Introducing Stream Processing in F#
All text and code copyright (c) 2016 by Mikhail Shilkov. Used with permission.
Original post dated 2016-11-29 available at http://mikhail.io/2016/11/introducing-stream-processing-in-fsharp/
By Mikhail Shilkov
This post is opening a series of articles about data processing discipline called Stream Processing.
I describe stream processing from the developer perspective, using the following (rather unusual) angle:
- F# as the primary language
- Concepts and principles are more important than frameworks and tools
- Start with modeling the domain problem and then solve just the problems that your domain has
We begin the journey by introducing what stream processing is all about.
What's and Why's
There are several techniques to process data that are flowing into your applications, and stream processing is one of them.

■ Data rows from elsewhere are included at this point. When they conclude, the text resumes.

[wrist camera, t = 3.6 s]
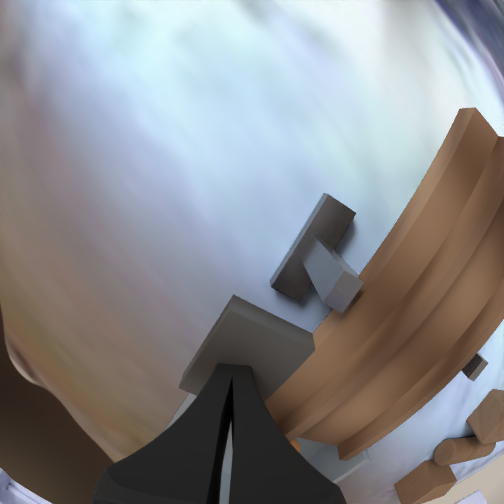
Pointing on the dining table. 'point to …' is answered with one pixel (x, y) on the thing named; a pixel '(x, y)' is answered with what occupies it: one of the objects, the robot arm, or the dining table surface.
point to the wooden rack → (386, 311)
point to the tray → (312, 451)
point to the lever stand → (330, 265)
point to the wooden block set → (455, 453)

Stream processing is focused on the real-time processing of data continuously, concurrently, and in a record-by-record fashion. Stream processing is designed to analyze and act on live data flow, using "continuous queries" expressed in user code. Data is structured as a continuous stream of events over time:
In contrast to some other approaches to reason about application structure, stream processing concepts are drawn around the data structures, flows and transformations rather than services or remote calls.
Although the approach is nothing new, it gained much more traction during the last years, especially in big data community. Products like Storm, Kafka, Flink, Samza (all under Apache Foundation), Google Cloud Dataflow, Akka Streams are popularizing the programming model and bringing the tools to make it reliable and scalable.
These products are born from the need to run data processing in massively distributed environments. They are all about scaling out and solving or mitigating the issues of distributed systems which are inherintly not reliable.
While this is a noble and mission-critical goal for internet-scale companies, most applications do not require such massive performances and scale.
There is something to be said for the domain-driven approach, when an application is built around the main asset and burden of enterprise systems: the core business logic. It may happen that you don't need a general purpose framework with the lowest processing latency. Instead your choice of tools might lean towards the cleanest code possible, tailored for your own needs, and maintainable over time.
Knowing the landscape can help you do the right trade-off.
The recent Stream Processing boom comes from Apache / JVM world. Unfortunately, stream processing frameworks and underlying concepts are mostly unfamiliar to .NET developers.
While Azure Cloud provides a managed service called Azure Stream Analytics, the product is built around SQL-like language and is rather limited in extensibility.
We will have a look at other options in .NET space in the further posts of the series.
For now, I want to start filling the gap and introduce the basic concepts with F#. As a bonus, we are not limited by particular tools and implementations, but can start from the ground up.
Elements of a Stream
As I already mentioned above, people are doing stream processing for long time. In fact, if you receive events and then apply the transformation logic structured around a single event at a time - you are already doing stream processing.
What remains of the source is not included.